**PROBLEM REQUIREMENTS**
Please retype the data that follows, starting at the line containing "right elbow: (438, 514)" and stopping after the last line.
[[ RECORDED INFORMATION open ]]
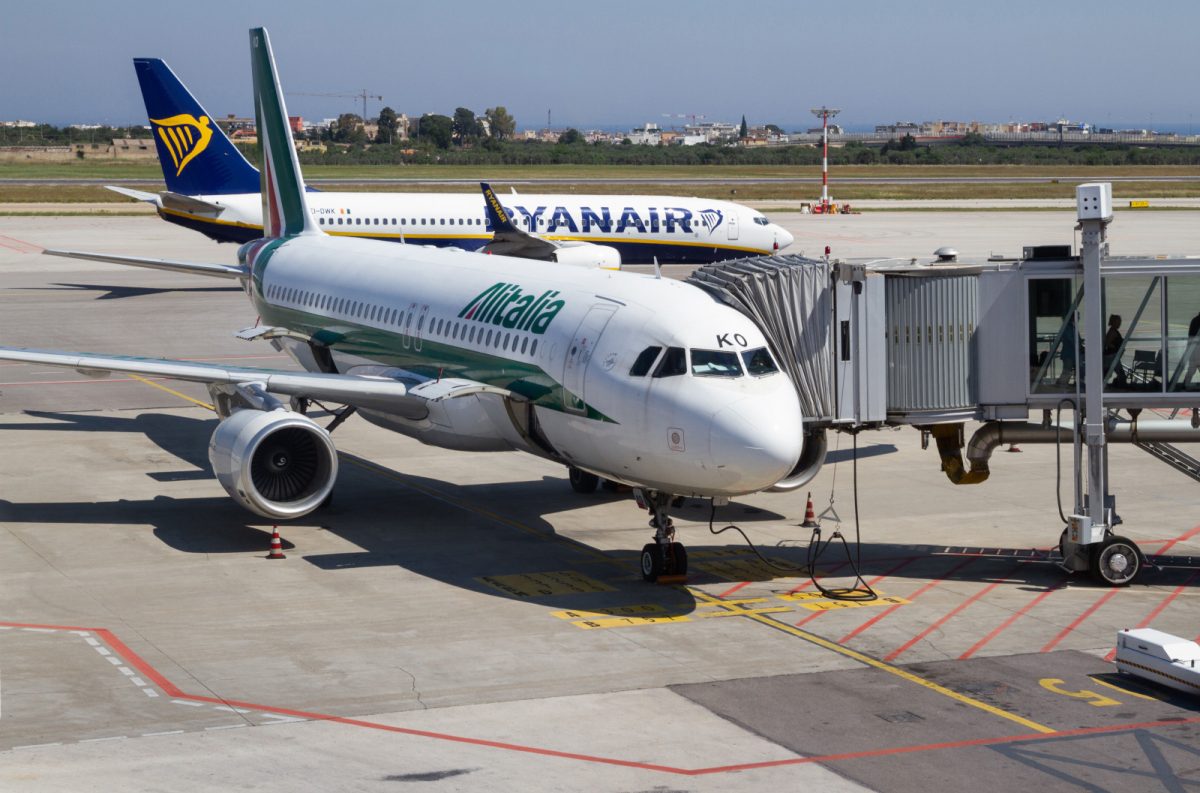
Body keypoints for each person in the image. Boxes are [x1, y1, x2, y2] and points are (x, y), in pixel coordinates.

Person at [1103, 314, 1125, 385]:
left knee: (1106, 373)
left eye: (1120, 322)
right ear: (1114, 322)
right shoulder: (1112, 332)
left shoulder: (1113, 331)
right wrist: (1115, 348)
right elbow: (1107, 343)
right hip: (1112, 357)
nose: (1120, 323)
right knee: (1120, 374)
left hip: (1113, 356)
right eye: (1118, 322)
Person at [1184, 310, 1200, 387]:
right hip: (1197, 349)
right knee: (1193, 368)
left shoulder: (1194, 320)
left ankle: (1185, 385)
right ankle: (1186, 384)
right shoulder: (1197, 321)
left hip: (1192, 348)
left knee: (1191, 369)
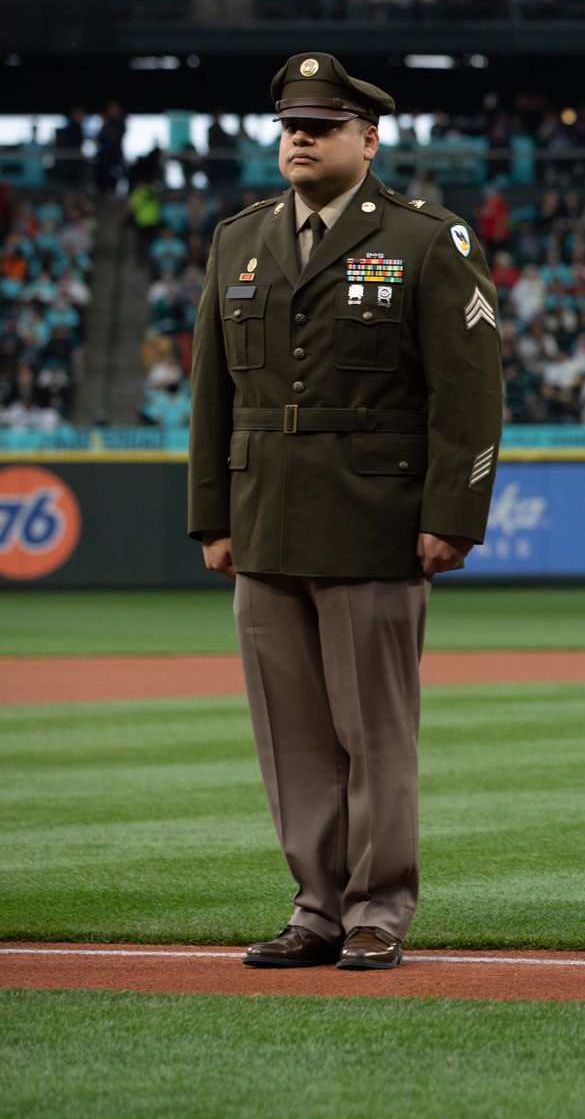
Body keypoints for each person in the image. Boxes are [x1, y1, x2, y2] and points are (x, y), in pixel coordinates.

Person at [186, 53, 504, 973]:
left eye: (321, 125)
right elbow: (215, 394)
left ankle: (376, 908)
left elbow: (470, 396)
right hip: (263, 521)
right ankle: (315, 907)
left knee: (374, 733)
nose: (299, 136)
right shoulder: (237, 240)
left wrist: (453, 514)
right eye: (291, 123)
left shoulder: (424, 241)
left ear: (369, 140)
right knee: (290, 739)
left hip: (374, 520)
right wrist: (213, 516)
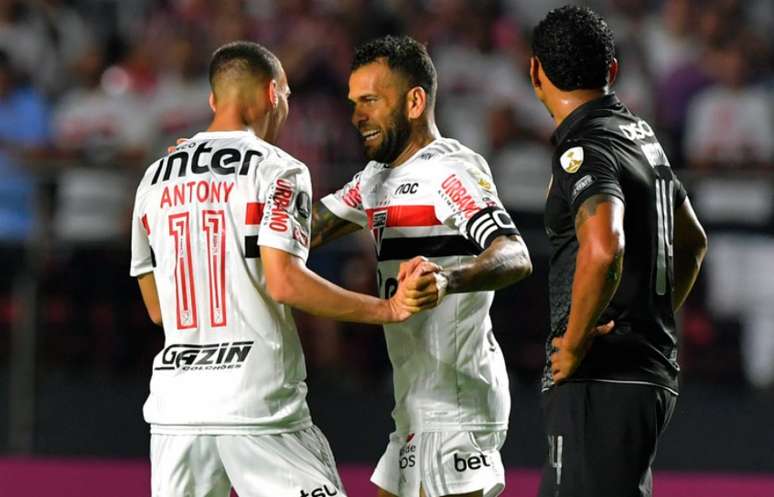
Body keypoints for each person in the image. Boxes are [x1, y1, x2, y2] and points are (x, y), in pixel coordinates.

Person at [130, 41, 434, 497]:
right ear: (273, 93)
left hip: (177, 408)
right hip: (258, 404)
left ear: (215, 100)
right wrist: (386, 309)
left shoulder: (153, 177)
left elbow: (158, 310)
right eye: (288, 96)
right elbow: (284, 280)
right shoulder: (279, 169)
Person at [311, 35, 533, 497]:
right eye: (354, 102)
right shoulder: (375, 179)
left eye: (370, 100)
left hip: (456, 405)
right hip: (414, 406)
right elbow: (301, 231)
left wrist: (450, 279)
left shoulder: (449, 170)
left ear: (414, 101)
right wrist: (227, 175)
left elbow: (514, 252)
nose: (357, 116)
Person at [528, 6, 708, 497]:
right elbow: (692, 242)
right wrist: (650, 315)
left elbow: (604, 248)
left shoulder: (584, 148)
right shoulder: (643, 138)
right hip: (645, 372)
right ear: (612, 71)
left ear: (535, 72)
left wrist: (576, 341)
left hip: (600, 374)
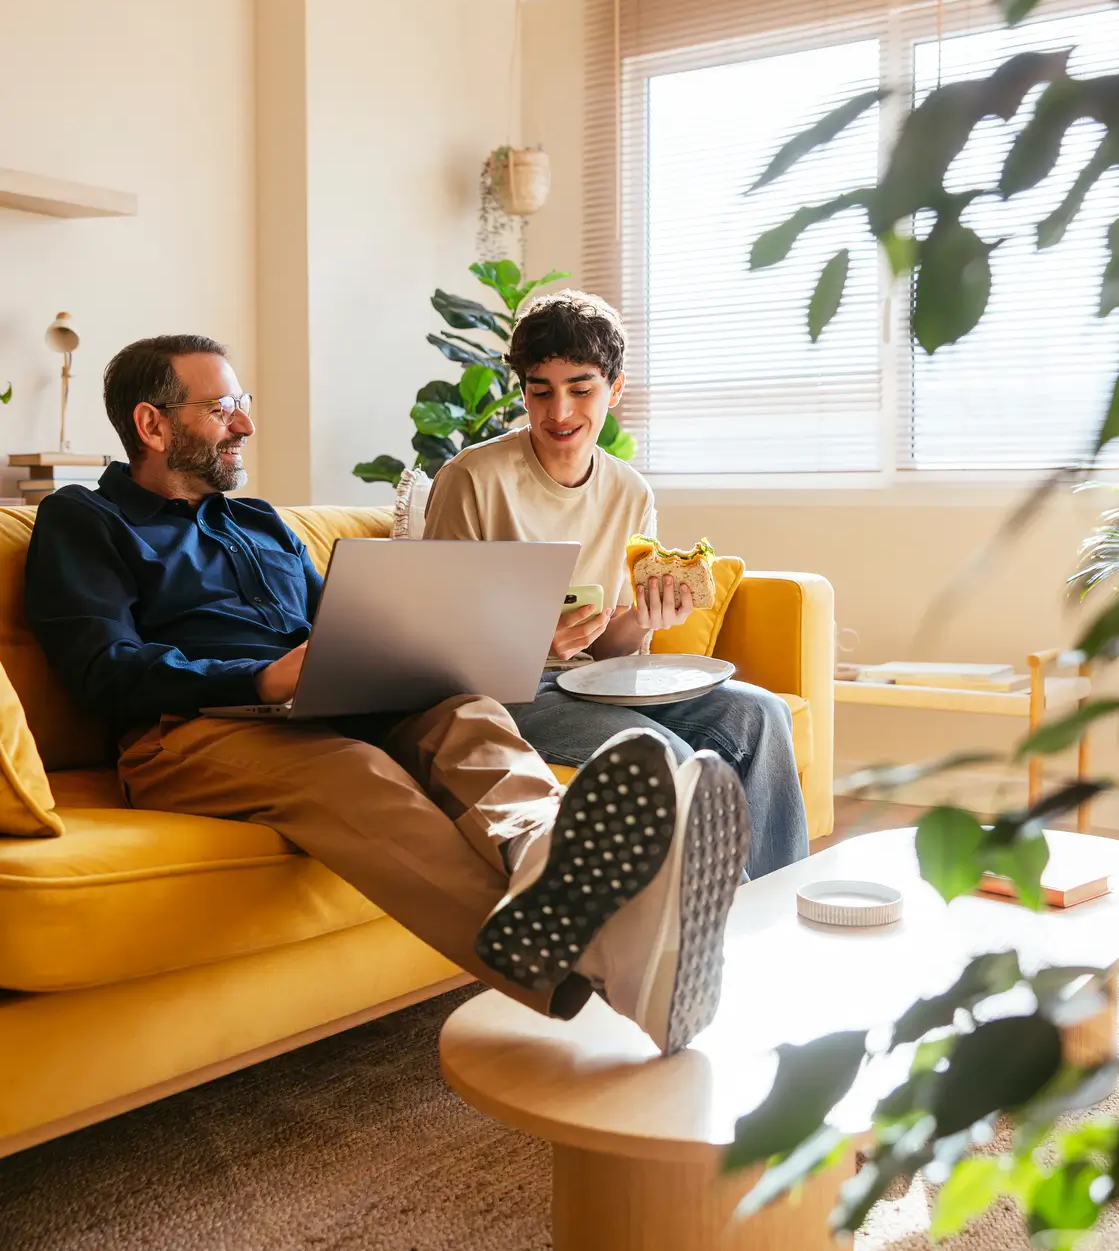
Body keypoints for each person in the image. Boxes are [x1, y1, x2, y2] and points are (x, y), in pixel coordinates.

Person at [23, 334, 750, 1055]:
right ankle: (603, 964)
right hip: (188, 731)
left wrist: (414, 648)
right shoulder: (83, 519)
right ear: (152, 424)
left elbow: (342, 622)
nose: (245, 423)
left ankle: (541, 853)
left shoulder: (259, 522)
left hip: (320, 706)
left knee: (464, 715)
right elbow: (101, 668)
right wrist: (259, 678)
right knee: (356, 772)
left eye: (241, 403)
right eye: (221, 408)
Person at [422, 290, 809, 878]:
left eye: (581, 389)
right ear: (522, 390)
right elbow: (435, 643)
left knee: (761, 715)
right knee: (673, 757)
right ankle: (707, 934)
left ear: (615, 388)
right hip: (504, 696)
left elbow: (612, 650)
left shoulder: (630, 492)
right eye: (540, 391)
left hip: (596, 682)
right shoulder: (472, 478)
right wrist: (531, 645)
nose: (559, 413)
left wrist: (646, 618)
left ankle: (774, 910)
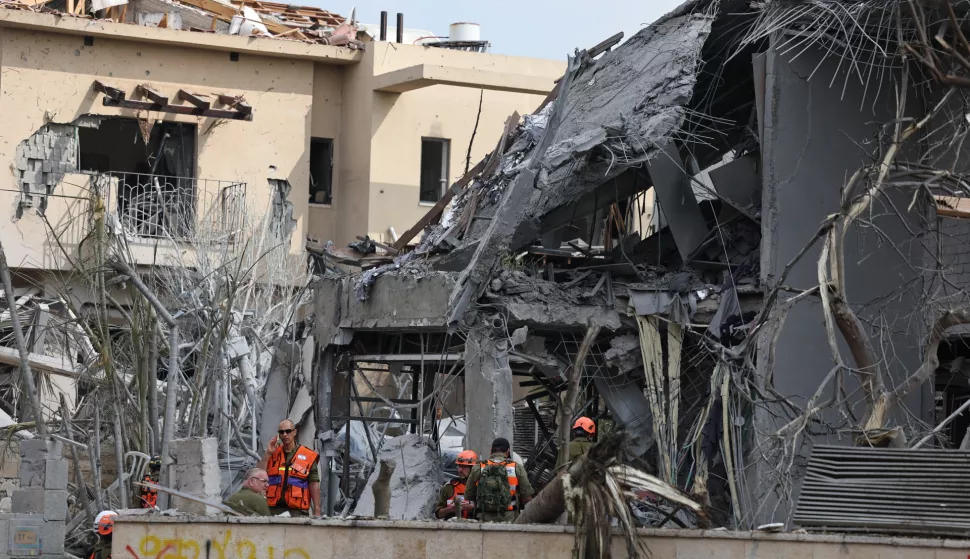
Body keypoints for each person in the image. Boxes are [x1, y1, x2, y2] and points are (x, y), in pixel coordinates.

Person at [257, 419, 321, 516]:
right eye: (281, 432)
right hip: (273, 510)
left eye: (288, 431)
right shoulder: (272, 453)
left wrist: (317, 509)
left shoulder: (308, 455)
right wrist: (267, 454)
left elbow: (313, 483)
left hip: (297, 511)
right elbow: (258, 474)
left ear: (294, 432)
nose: (285, 434)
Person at [464, 437, 534, 522]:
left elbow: (468, 495)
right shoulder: (516, 467)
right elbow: (527, 497)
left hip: (484, 520)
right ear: (508, 451)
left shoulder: (478, 467)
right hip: (509, 519)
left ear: (491, 451)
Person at [434, 450, 478, 520]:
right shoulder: (449, 487)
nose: (460, 470)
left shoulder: (480, 488)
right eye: (459, 466)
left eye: (464, 467)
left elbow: (490, 513)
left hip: (474, 526)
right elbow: (438, 514)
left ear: (473, 468)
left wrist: (473, 508)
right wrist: (450, 509)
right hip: (453, 525)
[[ RECORDED INFORMATION closed ]]
**RESPONSE**
right elbow: (438, 514)
left ear: (473, 468)
left wrist: (473, 508)
right wrist: (450, 509)
right hip: (453, 525)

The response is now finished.